→ **WHAT TO DO**: Please check the abstract below: what high dose of galactosamine did the rats receive?

→ **EXTRACT**:
┌──
NMR Metabonomics of Urine from Wistar Rats Dosed Separately with Kidney and Liver Toxicants
R. D. Beger1 , L. K. Schnackenberg1 , Y. P. Dragan1 , M. D. Reily2 , D. G. Robertson2 , 1NCTR, FDA, Jefferson, AR, 2Pfizer Global Research & Development, Ann Arbor Laboratories, Ann Arbor, MI
A collaboration between Pfizer and the Center of Metabolomics Research at NCTR was initiated to study the ability of NMR in combination with pattern recognition techniques to rapidly detect toxicity through analysis of urine samples. Single low and high doses of 4-aminophenol (PAP; 15 mg/kg, 150 mg/kg), galactosamine (Gal; 60 mg/kg, 600 mg/kg), and thiacetamide (THI; 20 mg/kg, 200mg/kg) were administered to male Wistar rats in groups of 4 for each toxin and dose level. Further, saline was administered to four rats as the drug vehicle control, for three toxins. Predose urine samples (Day 0) and samples from post-dosing (Day 2 and 3) were collected for each rat in metabolism cages at Pfizer and monitored by 1D 1H NMR at NCTR. Chenomx Eclipse software (Chenomx, Edmonton, Canada) was used to spectrally identify 198 metabolites in the 1D NMR spectra of urine. Partial least squares-discriminant function (PLS-DF) models of liver and kidney toxicity were developed from 8 metabolites. The metabolites used to build both the high and low dose PLS-DF models of toxicity were 3-hydroxyphenylacetate, homocysteine, 2-phosphoglycerate, 5-hydroxylysine, creatine, indole-3-acetate, sarcosine, and myo-inositol. The average of four training models of liver and kidney toxicity built from the high dose data was 98.2%. The average of four training models of liver and kidney toxicity built using the low dose data was 86.2 %.
└──
→ **DATA EXTRACT**:
┌──
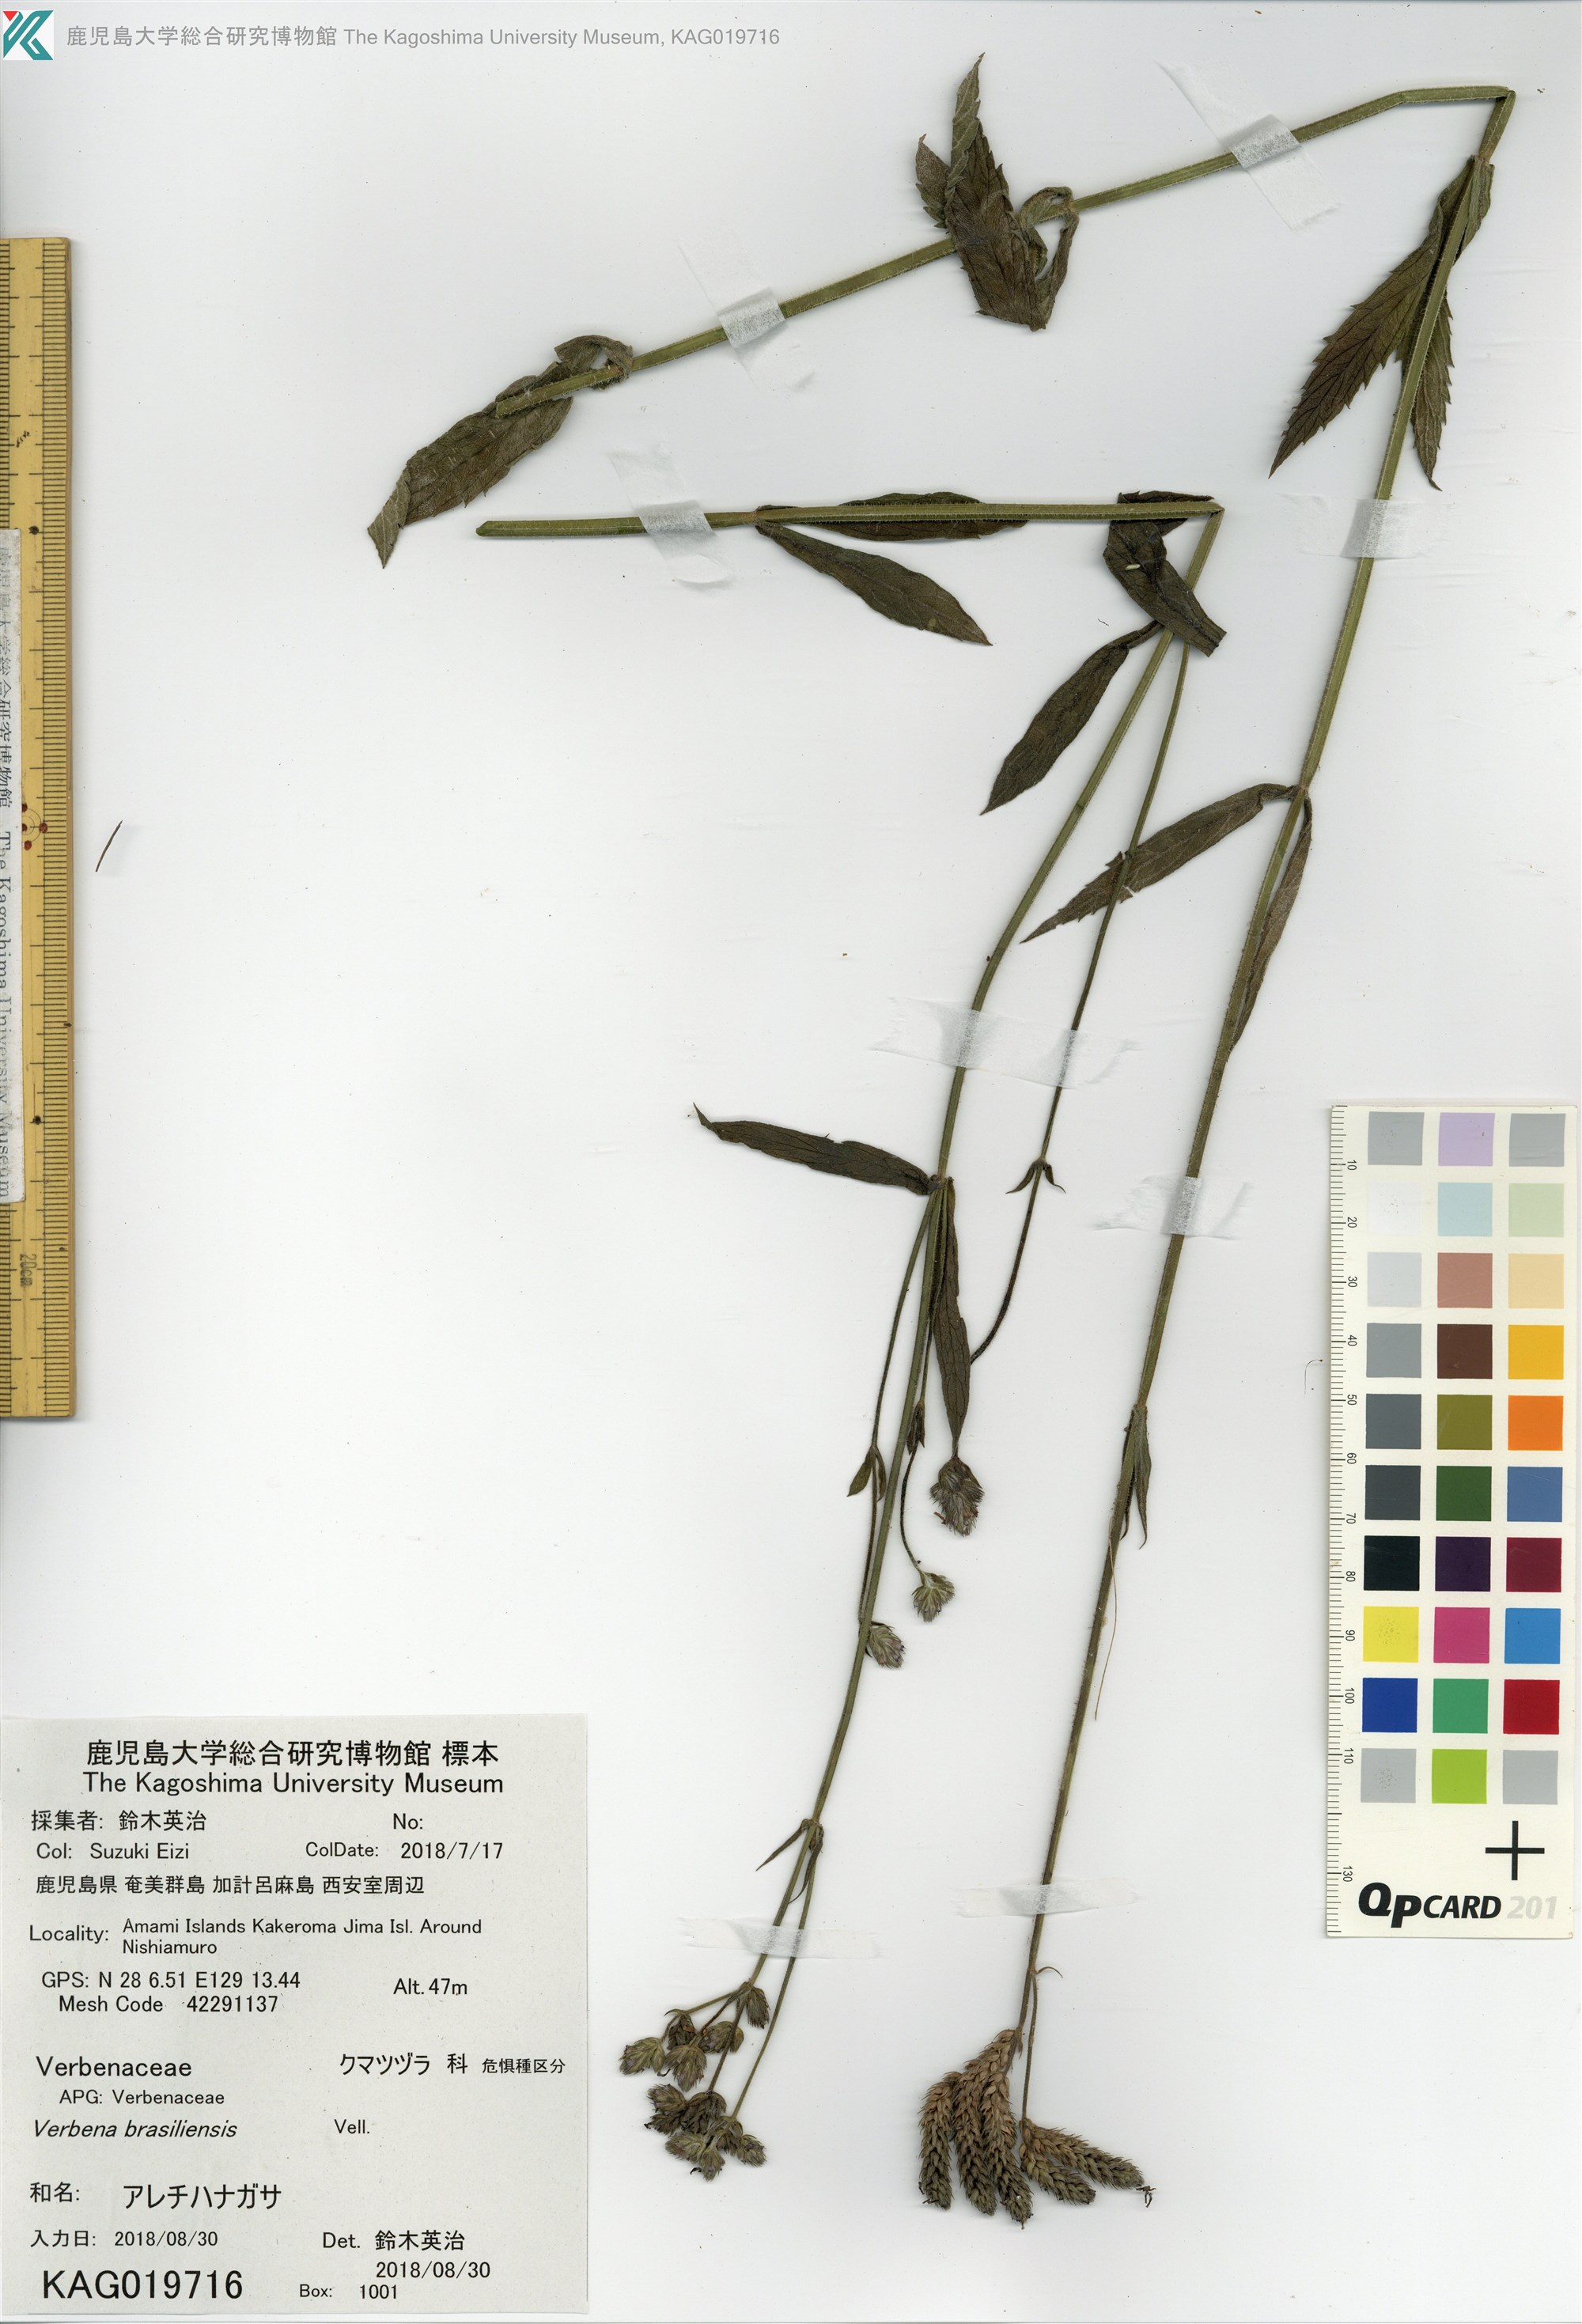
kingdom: Plantae
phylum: Tracheophyta
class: Magnoliopsida
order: Lamiales
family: Verbenaceae
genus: Verbena
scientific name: Verbena incompta
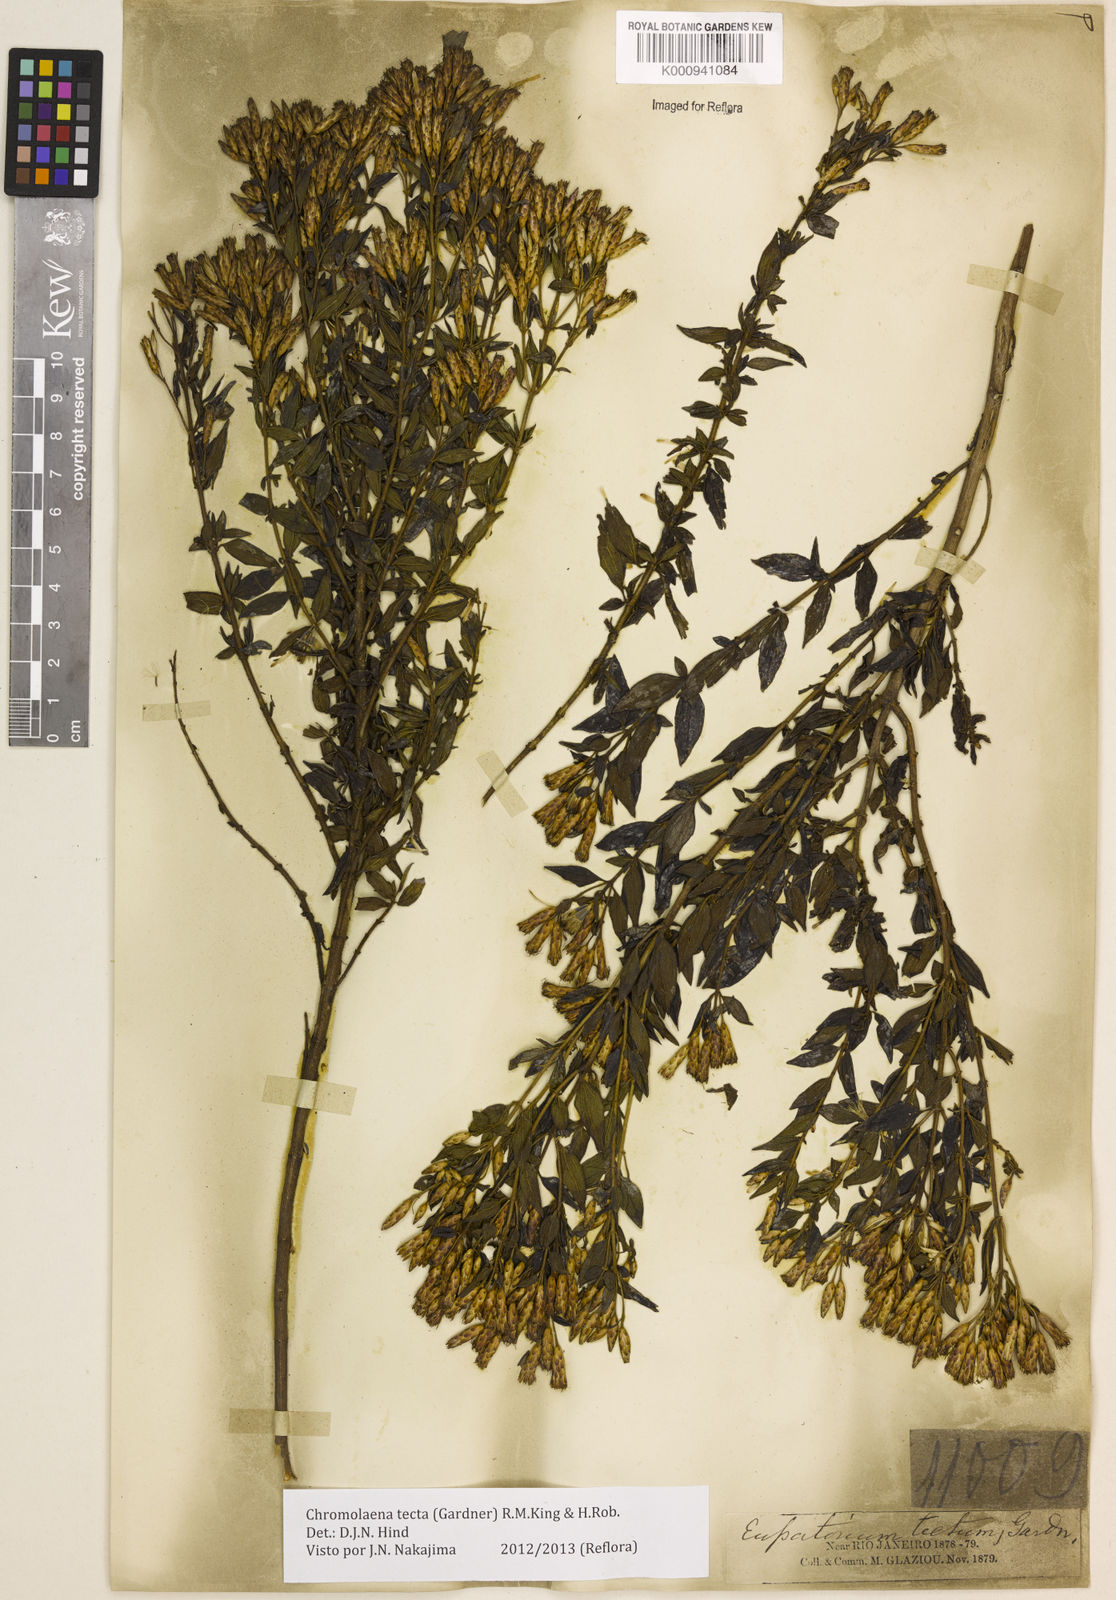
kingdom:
└──
→ **RESULT BELOW**: 600 mg/kg